Morgenson identified a number of factors precipitating the 2008 financial crisis, including: excessive pay for short-term performance; poor regulatory oversight; and the absence of sufficient consequences for misdeeds. “This failure to prosecute high-level officials involved in the financial crisis has been the topic of much consternation over the past three or four years — and rightly so,” she stated. “But the key actors in the mess for the most part walked away from the wreckage unscathed. A perverse set of incentives like this does nothing to discourage bad behavior.”

The deepening culture of corruption is leading Americans to lose faith not only in government but corporations as well. According to a recent AP-NORC survey, “Confidence in Institutions,” people are deeply suspicious of financial institutions and major companies. “Americans’ confidence in banks and financial institutions has declined by half over the past 40 years,” it reports. Confidence in major companies was highest in 1984 (31%) but, by 2010, had sunk to 13 percent; confidence in banks was highest in 1977 (42%) but by 2014 had fallen to 15 percent with a “great deal” of confidence, 53 percent with “some confidence” and 32 percent with “hardly any” confidence.

Corruption as corporate murder

The American landscape is littered with the bodies of dead, disabled and diseased people who’ve paid the gravest prices for ongoing corporate corruption.

Pick your poison for no industry is exempt from environmental corruption, no matter whether Apple or Exxon or Peabody Coal.

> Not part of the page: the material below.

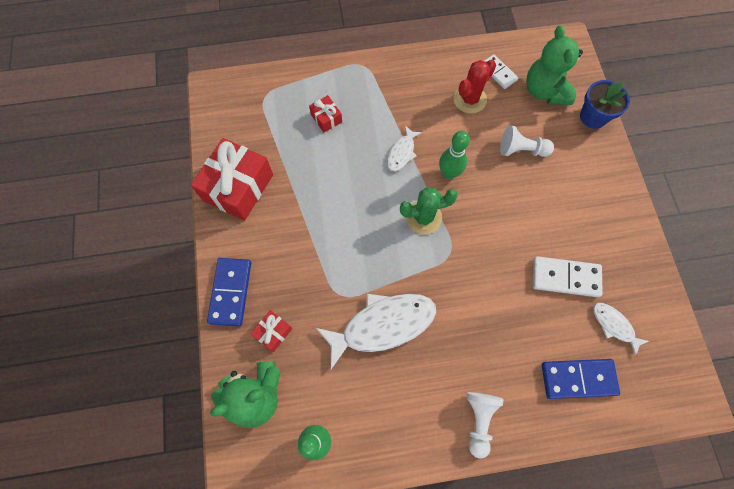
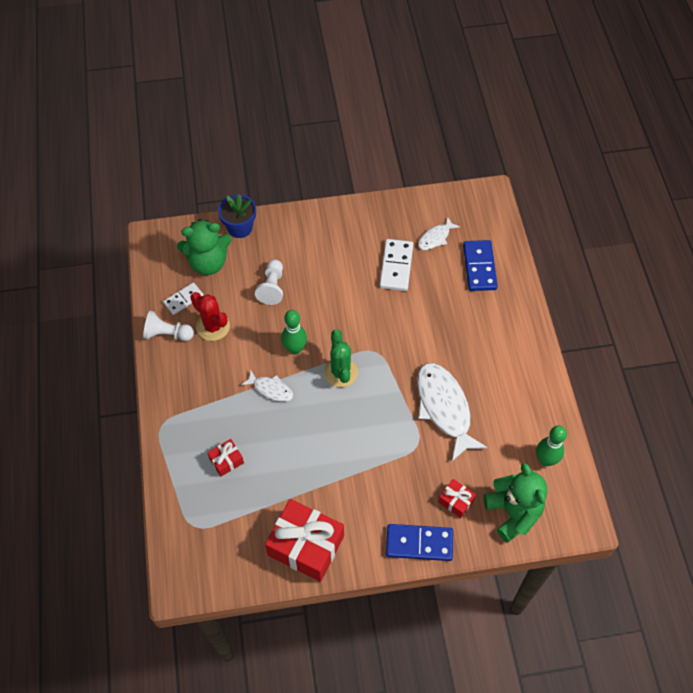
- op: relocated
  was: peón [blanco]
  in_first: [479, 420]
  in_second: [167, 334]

Repeated exposés about the auto industry are indicative of the deepening culture of corporate malfeasants becoming the industry’s new normal. Last year, General Motors (GM) recalled about 800,000 small cars due to faulty ignition switches, which could shut off the engine during driving; 121 deaths and some 4,000 claims were due to this failure. Volkswagen “Dieselgate” scandal involving software that cheated on emissions tests and about 11 million cars worldwide; so far, some 60 deaths are attributed to it in the U.S.

Revelations that Exxon Mobil and Peabody Coal, among other fossil fuel companies, deliberately mislead the public about climate change is becoming a legal – and political – issue. Attorney Generals in New York and California are taking up the issue, questions if such practices involved investor fraud among other crimes.

No industrial sector is immune for charges of corruption, whether the Hollywood movie industry and the all-white Oscars; the pharmaceutical industry relating to fraudulent clinic trials or pay-offs to doctors; and the for-profit private prison racquet at the federal and state levels. And this is just the tip of the iceberg. Even Fortune magazine has an annual list of the biggest corporate corruption scandals.

* * *

The U.S. is adrift in a new Gilded Age. The term “Gilded Age” is attributed to Mark Twain who, in 1873, co-authored a novel entitled The Gilded Age: A Tale of Today. Scornfully, Twain did not call his tale “the golden age,” thus referring to a precious metal, one of beauty and value. Rather, he invoked the notion of something cheap, shoddy, “gilded” to look expensive but actually with a phony gold-like coating.

It was an era of the Robber Barons, unscrupulous land speculators, shady corporate practices and scandal-plagued politics, symbolized by New York’s notorious Tammany Hall political machine and William M. “Boss” Tweed. Equally troubling, it was an era of the vulgar display of gaudy wealth. It was also a period of the Progressives, of the 8-hr workday movement, of the regulations of meatpacking and sweatshops, and women securing the vote. Sound familiar?

Marx, acknowledging Hegel, once wrote, “History repeats itself, first as tragedy, second as farce.” We’ve entered an era of tragic farce, an era in which a growing proportion of the Americans know the game is rigged, that government and corporations are — individually and colluding together – corrupt institutions. One can only wonder if there will be any change as a result of the upcoming election.